SENATOR Ferdinand Marcos Jr. wants the Department of Trade and Industry (DTI) to explain why the prices of basic commodities remain high despite a series of oil price rollbacks in the country.
“There is a tremendously huge decrease in the prices of oil especially diesel which affects the transportation and production costs of many of the manufacturing and retail sectors, but we have yet to see a substantial reduction in the prices of commodities. The DTI should look at this and explain to us,” the senator said.
The independent vice presidential candidate noted that compared to the prices of petroleum products in 2014, the present price of fuel is much lower and should have resulted in the decrease of the prices of basic commodities.

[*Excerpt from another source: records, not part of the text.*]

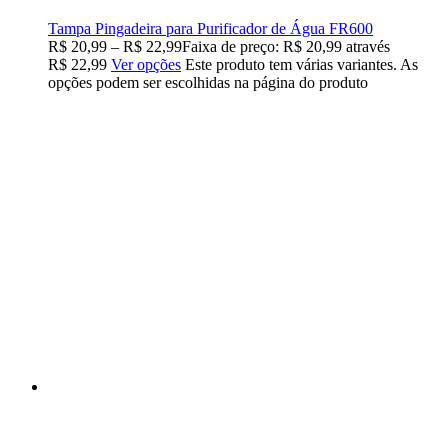
Tampa Pingadeira para Purificador de Água FR600
R$
20,99
–
R$
22,99
Faixa de preço: R$ 20,99 através
R$ 22,99
Ver opções
Este produto tem várias variantes. As
opções podem ser escolhidas na página do produto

Based on the Energy department’s price monitoring report, retail prices of petroleum products in January 2014 ranged highest from P50.30 per liter to P55.45 per liter for gasoline and P42.10 per liter to P46.50 per liter for diesel.
“Just last Monday, oil companies announced another round of an oil price rollback which put diesel prices in the range between P20.40 and P23.80 per liter while gasoline prices range from P33.30 to P40.75 per liter,” he said.
Marcos noted that despite the imposition of Suggested Retail Price (SRP) tags on basic commodities and other goods, prices are still not commensurate with the reduced oil prices.
“There should be more transparency on how our goods are priced and it should be the DTI that should take the lead in this because inflation is still the main concern of our countrymen. The glaring reality is that they are still having a hard time coping up with the high prices of commodities,” the senator concluded.
Marcos also cited the latest Pulse Asia survey showing inflation remains to be the top concern and the most urgent national issue for majority of Filipinos spanning all socio-economic groups.